A myth is being perpetuated in financial services. It’s delivered along the lines of "the more data you have, the less risk you face." It would be closer to the truth to reframe this as "the better your data management strategy, the less risk you face."
The truth is that many data strategies are not supporting more innovative approaches to risk management. Where businesses should be receiving early warnings about at-risk assets or the security of global headquarters, no such signals are available. A profound part of the problem is that organizations still struggle to extract the information that really matters from the billions of bytes generated within, across, and outside their walls. In turn, they’re often failing to deliver consistent, meaningful outcomes from the investment they are making in data strategy and digital transformation.

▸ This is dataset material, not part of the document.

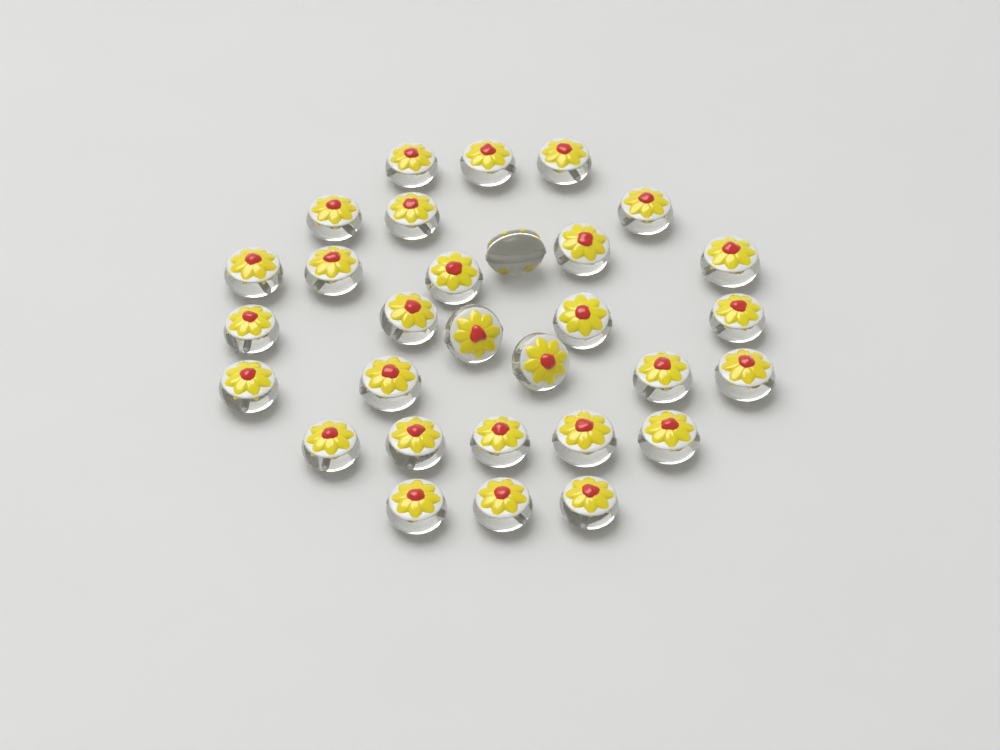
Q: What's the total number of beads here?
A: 30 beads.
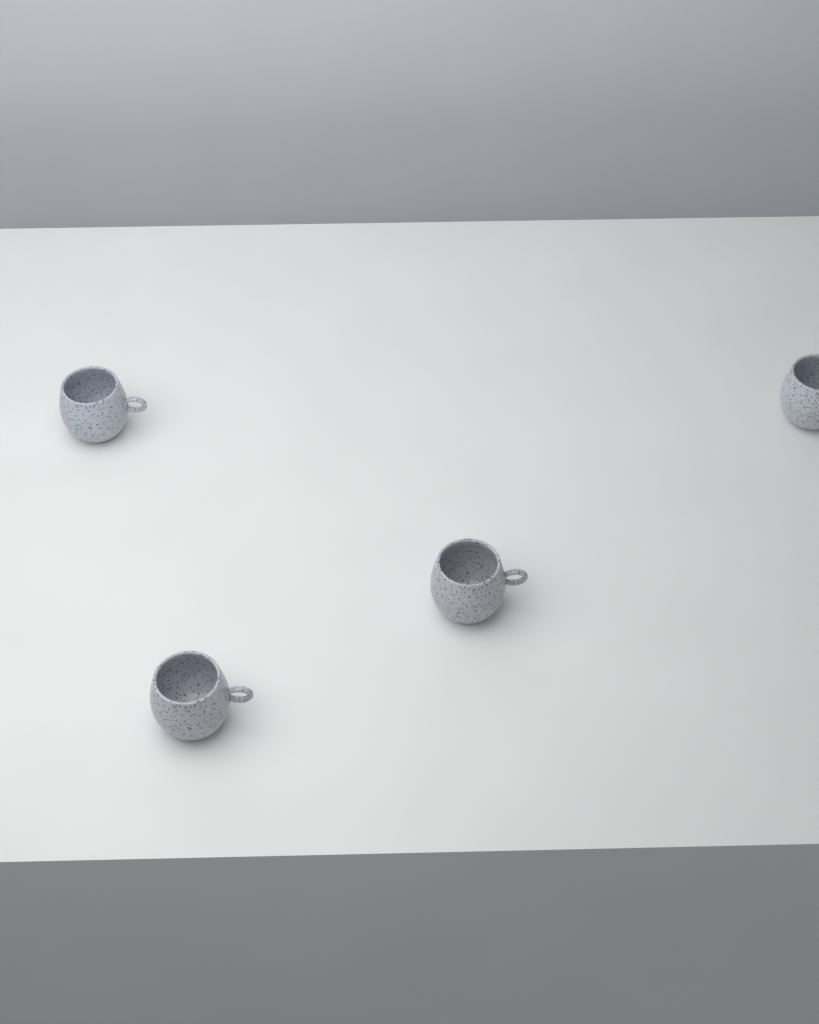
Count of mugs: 4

Leadership teams will increasingly find themselves asking how they can enable organizations to thrive while mitigating against the increasingly complex and multifaceted nature of risk. It turns out that simply adding more data isn’t the answer. Rather, it is identifying the most relevant data at the right moment—and using that information to decide and act with confidence.
Gartner has identified: “Many companies continue to struggle under the weight of traditional business models and analog business process that discount the potential of data and analytics. Others recognize their potential but cannot make the cultural shift or commit to the information management and advanced analytics skills and technology investments necessary to realize that potential.”
The burden is on leaders to improve decision making
The buck will always stop with the senior leadership team, and in a data-centric world, there must be a connection between effective decision-making and the timeliness and quality of data.
Yet, as companies amass vast volumes of data, they are not building the bridge between business strategy and data strategy. As Gartner has noted, "While 82% of CEOs have confirmed their organization has a digital transformation program underway, in many cases this is accompanied by a lack of business model change penetration." In other words, the strategy looks good in a planning deck but isn’t consistently reaping meaningful benefits.
While focusing data strategy on corporate risk, boardrooms will also have to address the rising importance of public data. Over the last decade, critical information about economic, regulatory and reputational issues have been breaking in public forums rather than only through closed or proprietary channels. Senior leaders who don’t prioritize public data prominently and early enough in their workflows will be on the back foot when it comes to identifying and mitigating risk.
“Many businesses are struggling to cope with the exponential increases in the data they now gather along with the ever increasing burden of regulations and compliance. Simply storing, managing, accessing and safely maintaining data as the law requires is a major challenge. This means that the cost of turning data into intelligence is becoming a hindrance to business agility for many, as is the need for high quality data analytics to prove compliance in a more complex and tightly regulated market.” - PricewaterhouseCoopers
Public data enables decision making
Public data—the billions of bytes of data created by social media and blogs, by ships, cars, trucks, aircraft and trains, by weather sensors and IoT sensors in smart cities, and a multitude of digital sources—is now critical to minimizing risk. The earliest market, operational and security signals are often buried within these data sources, and there is a clear relationship between the early identification of risk and improved decision-making.
Today, most organizations don’t have the systems to surface signals—but artificial intelligence is changing this. AI-based systems that analyze public data are now able to provide pattern recognition at scale and speed. And by spanning languages, formats, cultures and borders, such systems can deliver timely and relevant pieces of information from around the globe to greatly aid decision-making and inform a response. Whether it’s a trade embargo flagged by a journalist tweeting from another country, or an early alert on a disruptive weather event, public data can deliver early signals on incidents that have the potential to affect operations and even move markets.
Armed with this knowledge, businesses have access to critical information before the market shifts direction, or the blizzard hits their headquarters. Public data is helping to drive more effective decision-making, and can significantly redefine the way financial services organizations approach corporate risk.